Como as icônicas máscaras gregas da tragédia e da felicidade, a identidade do povo brasileiro parece se definir por princípios antagônicos. De um lado, o povo do futebol e do carnaval, reconhecido por sua alegria e bom humor; do outro, a população mais ansiosa do mundo. Consequência dessa situação, o consumo de benzodiazepínicos, medicamentos popularmente conhecidos como “ansiolíticos” ou “calmantes”, também tem se tornado quase banal, parte da rotina.
Só em 2018, de acordo com dados do Sistema Nacional de Gerenciamento de Produtos Controlados (SNGPC), os brasileiros consumiram cerca de 56,6 milhões de caixas. Embora os números da SNGPC não sejam pontuais o suficiente para abranger municípios, dados levantados pela Secretaria da Saúde de Bento Gonçalves mostram que essa também é uma realidade na cidade. Levando em conta só o consumo do Diazepam 5 mg, medicamento fornecido pelo município, foram quase 500 mil comprimidos nos três últimos anos.
Em 2018, os bento-gonçalvenses consumiram 185.155 desses medicamentos, um aumento de 43% em relação ao ano anterior (128.763). O número de pessoas atendidas, porém, caiu 13%, indo de 1465 para 1269.
Medicamento de uso controlado, amplamente usado no tratamento de ansiedade e insônia o Diazepam, conforme explica a coordenara de Assistência Farmacêutica do município, Tatiana Copat Nondillo, atua no sistema nervoso central, podendo causar dependência física e mental. “O risco de dependência aumenta conforme o uso prolongado e a dose utilizada”, explícita. Se levados em conta o número de pessoas atendidas na cidade e o consumo do medicamento, cada pessoa teria ingerido cerca de 145 comprimidos por ano, ou seja, quase um a cada dois dias, a maior média dos últimos 10 anos.
O avanço do transtorno de Ansiedade
Publicado pela Organização Munidal da Saúde (OMS), em 2017, um documento com estatísticas dos distúrbios psiquiátricos ao redor do mundo mostrou que 264 milhões de pessoas sofrem com transtornos de ansiedade. Só no Brasil são 18 milhões, ou seja, 9,3% da população.
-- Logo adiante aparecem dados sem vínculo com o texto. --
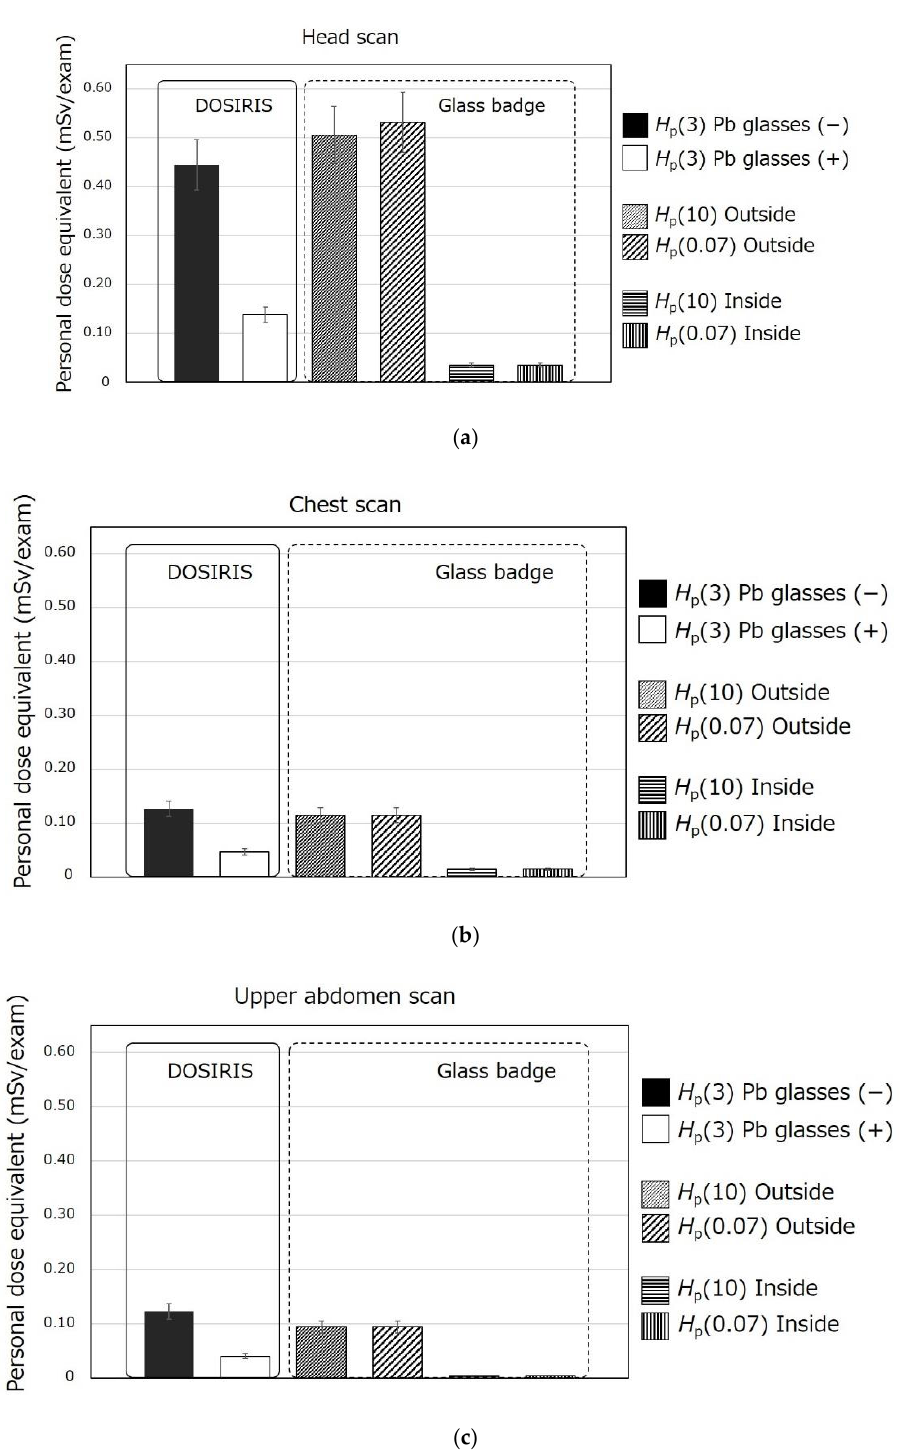
Figure 3. Personal dose equivalent in ( a ) head scan, ( b ) chest scan and ( c ) upper abdomen scan. Pb glasses (−) and Pb glasses (+) denote without Pb glasses and with Pb glasses, respectively. The error bars indicate the uncertainty of the measured value.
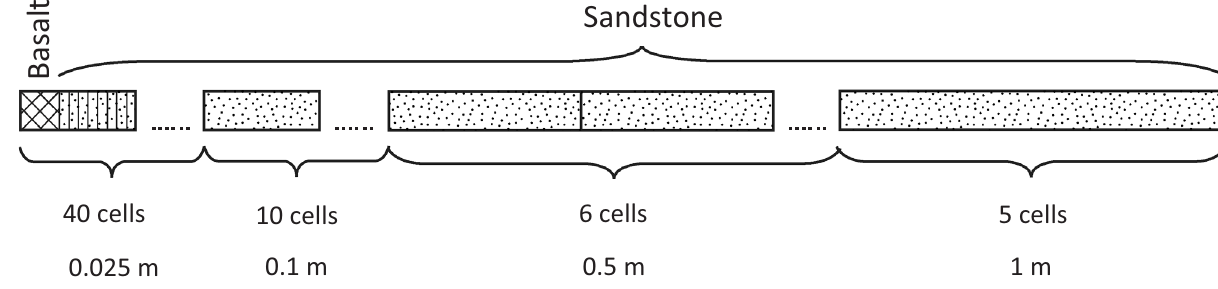
Figure 11. Conceptual representation of the 10-m 1D column modelled over a period of 5000 years with dissolution, precipitation and diffusion. The column was divided into 61 cells with the following size distribution from left to right: 40 cells of 0.025 m, 10 cells of 0.1 m, 6 cells of 0.5 m and 5 cells of 1 m. The first cell contained basalt of tholeiitic composition in scenario 2 and 3 while the remaining cells contain detrital minerals according to Table 1. In scenario 1 all cells contained detrital minerals as presented in Table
Dados que nos levaram ao topo do levantamento, como o país mais ansioso de todos. A média mundial dos casos de ansiedade foi de 3,6%, quase três vezes menor que aqui.
Segundo o professor de Psicofarmacologia da Universidade de Caxias do Sul (UCS) Lucas de Oliveira, tanto o avanço do transtorno em escala global, quanto a sua grande incidência no Brasil estão relacionados a questões amplas de ordem política, social e econômica. “O atentado de 2001 e a crise de 2008 são só alguns exemplos, de como o mundo está há uns 20 anos com uma situação que não é de tranquilidade como um todo. E aqui também não estamos em situação tranquila. Se for observar, em países com boa qualidade de vida, segurança, emprego, entre outros, a proporção de pessoas ansiosas é menor. Nosso país há muitos anos está numa situação difícil”, pontua.
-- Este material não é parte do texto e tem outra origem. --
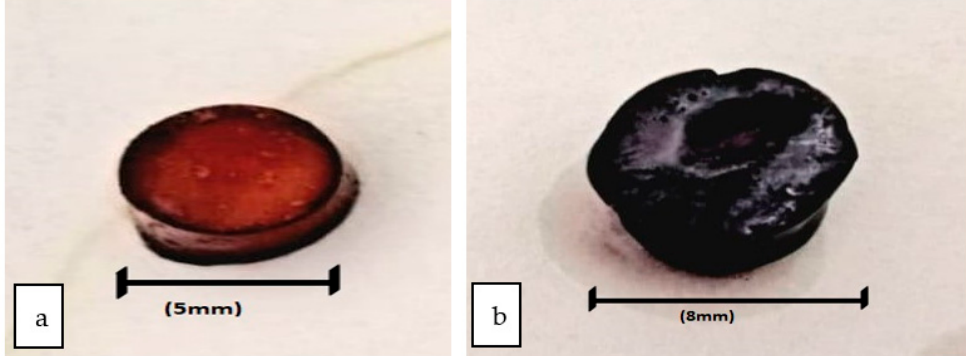
Figure 2. Formulation (F3) Esomeprazole-loaded hydrogel ( a ) Before swelling ( b ) After swelling.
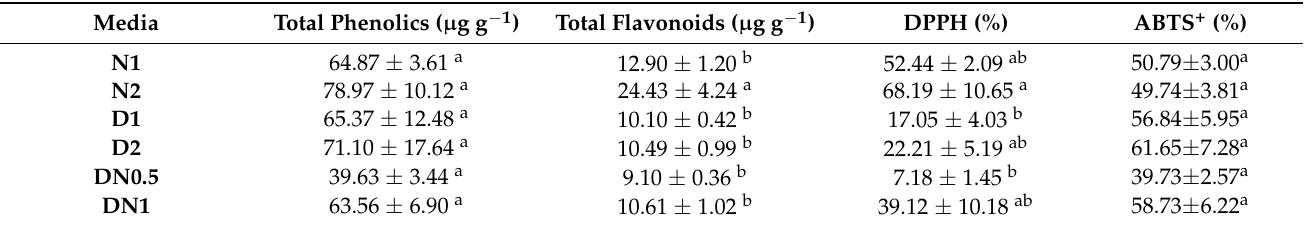
Table 4. Total phenolic, flavonoid contents, and antioxidant capacity in callus cultures of L. schweinfurthii showing the effect of different PGRs.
A análise de Oliveira fica ainda mais contundente quando observada, por exemplo, a situação do Brasil em 2015, quando se inicia o processo de recessão econômica no país. No mesmo ano em que nosso Produto Interno Bruto (PIB) recuou 3,55%, tivemos o ápice do consumo de “Rivotril”, o benzodiazepínico mais popular entre os brasileiros. Foram 37,9 milhões de caixas. Segundo a Anvisa, o consumo do princípio ativo do Rivotril, o clonazepam, em 2007, era de 29 mil caixas por ano.
“Estamos formando uma legião de pessoas com dependência química. Isso só é bom para a indústria farmacêutica. Afinal, criou-se um consumidor fiel, que vai tomar aquele medicamento por anos a fio e se parar de consumir vai ficar muito mal”
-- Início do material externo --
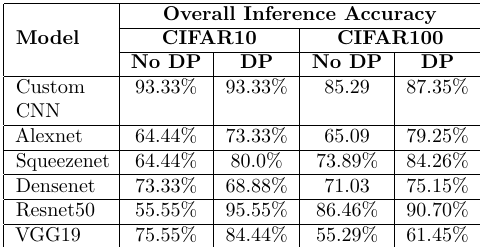
Table 3: Comparison of percentage of CI- FAR10 and CIFAR100 class pairs distinguish- able by different CNNs with and without dif- ferential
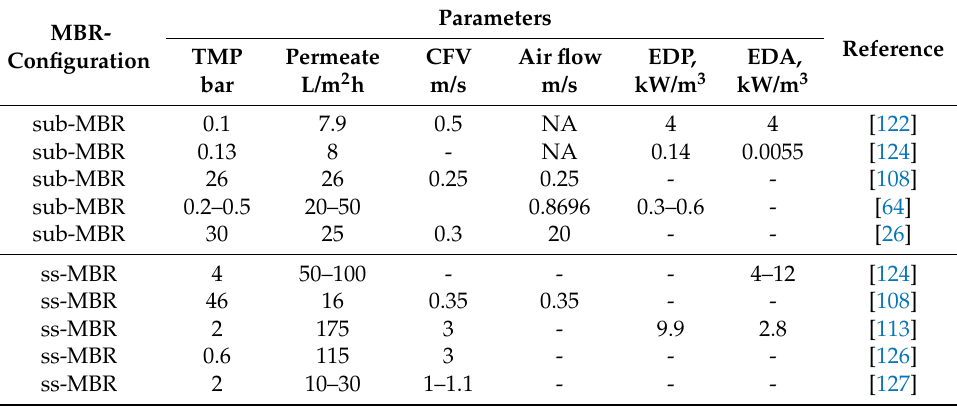
Table 2. Published data on the effect of configurations on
Para Oliveira, as explicações para o grande procura deste e demais medicamentos semelhantes se explica pelo avanço dos transtornos de ordem psiquiátrica, pela prescrição indiscriminada e, sobretudo, pela dependência química gerada pelos benzodiazepínicos. “Em muitos casos, quem toma esse tipo de fármaco cronicamente não está tendo o efeito terapêutico desejado, mas usando para ficar numa situação mais ou menos estável. Eles vão acalmar no momento, mas os problemas vão prosseguir”, assinala.
Ele pontua, ainda, que a intervenção mais efetiva em casos de ansiedade passa pela psicoterapia. “O problema é que a terapia é demorada, mais cara que o medicamento e nem todo mundo tem disposição. Então esse tipo de intervenção que poderia levar a uma melhora de longo prazo fica como última opção e o que é para ser um alívio temporário, o medicamento, fica em primeiro plano”, finaliza.